Timothy Lyons Selected to Give the Ingerson Lecture

Timothy Lyons

Timothy Lyons

Timothy Lyons, a distinguished professor of biogeochemistry in the Department of Earth Sciences, will give the Ingerson lecture at the Goldschmidt Conference, the premiere international conference on geochemistry.

The conference, which is owned jointly by the Geochemical Society and the European Association of Geochemistry, will be held June 26 to July 1 in Yokohama, Japan.

Lyons lecture, which will be given June 30, is called: “A Decade of Progress in Studies of Trace Metals in the Early Oceans.” This talk will explore the history of studies of metal distributions in the early oceans while also emphasizing the latest frontiers.

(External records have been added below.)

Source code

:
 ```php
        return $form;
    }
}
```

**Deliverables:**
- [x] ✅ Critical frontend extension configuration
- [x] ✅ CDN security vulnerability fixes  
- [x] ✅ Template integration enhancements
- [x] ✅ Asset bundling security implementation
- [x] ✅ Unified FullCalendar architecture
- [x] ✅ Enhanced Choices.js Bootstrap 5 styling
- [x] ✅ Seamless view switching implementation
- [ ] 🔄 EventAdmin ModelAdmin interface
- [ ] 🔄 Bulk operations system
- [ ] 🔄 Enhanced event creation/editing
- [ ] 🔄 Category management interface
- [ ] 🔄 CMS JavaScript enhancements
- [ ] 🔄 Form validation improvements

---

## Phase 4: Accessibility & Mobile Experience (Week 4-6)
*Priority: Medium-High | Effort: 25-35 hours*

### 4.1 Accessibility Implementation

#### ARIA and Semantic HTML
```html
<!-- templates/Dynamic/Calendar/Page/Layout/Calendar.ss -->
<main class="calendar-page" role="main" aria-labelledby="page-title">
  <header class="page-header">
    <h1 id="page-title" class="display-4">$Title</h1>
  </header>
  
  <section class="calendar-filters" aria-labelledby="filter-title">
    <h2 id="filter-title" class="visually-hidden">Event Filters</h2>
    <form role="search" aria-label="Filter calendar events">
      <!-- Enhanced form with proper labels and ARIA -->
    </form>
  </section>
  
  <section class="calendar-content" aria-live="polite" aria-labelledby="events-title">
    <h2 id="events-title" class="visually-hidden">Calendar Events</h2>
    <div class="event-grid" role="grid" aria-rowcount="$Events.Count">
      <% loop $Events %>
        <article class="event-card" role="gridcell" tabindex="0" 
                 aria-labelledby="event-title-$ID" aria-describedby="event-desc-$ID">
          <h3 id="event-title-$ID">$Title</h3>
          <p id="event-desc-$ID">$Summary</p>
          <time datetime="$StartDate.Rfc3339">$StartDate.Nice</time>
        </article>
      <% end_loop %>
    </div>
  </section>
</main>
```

Study Offers Insights Into Seasonal Weight Gain in Young Children

Dr. Andrew Alexander

Dr. Andrew Alexander

Dr. Paul Lyons

Dr. Paul Lyons

A question two researchers in the UCR School of Medicine recently set out to explore was: How do students gain weight seasonally?  Specifically, they asked: Do overweight or obese children react differently over time and over seasons to ongoing on-campus obesity intervention programs than do normal weight children?

To answer the question, Andrew G. Alexander, M.D., and Paul E. Lyons, M.D., tabulated the weight gains and height gains of 183 first and second graders of two year-round public K-5 elementary schools (schools without summer vacation) in Palm Springs, Calif., every six months for two years: from April 2011 until April 2013.  Both schools had obesity intervention programs in place.

They found that interventions that aimed at reducing the rate of early childhood BMI gain produced “rebound” BMI gains. Further, this was more pronounced in non-obese children, while hardly affecting obese children.  (A diet-induced weight-gain rebound phenomenon is commonly seen in overweight adults who lose weight, only to regain their initial weight regardless of dietary interventions.)

The study appeared in the March 2016 issue of the Journal of School Health, and was funded by the Desert Healthcare District of Palm Springs, California.

For more information on the study, continue reading on UCR Today.

UC Launches Pilot Fellowship Program to Improve Public Health, Combat Impact of Tobacco Products

The University of California launched a pilot program to foster the next generation of leaders who are passionate about improving public health and combating the adverse effects of tobacco products.

Four UC Smoke and Tobacco-Free Student Fellowships of $12,000 each will be awarded to undergraduate and graduate students pursuing research or projects aimed at reducing the health hazards of smoke and tobacco on campuses.

“UC and California have been at the forefront of tobacco control at a national and global level,” said Dr. Michael Ong, chair of UCLA’s Tobacco-Free Task Force and chair of California’s Tobacco Education and Research Oversight Committee.

“These fellowships represent UC President Janet Napolitano’s acknowledgement of the complexity and continuing importance of these issues, and the need to develop new leadership for 21st century challenges.”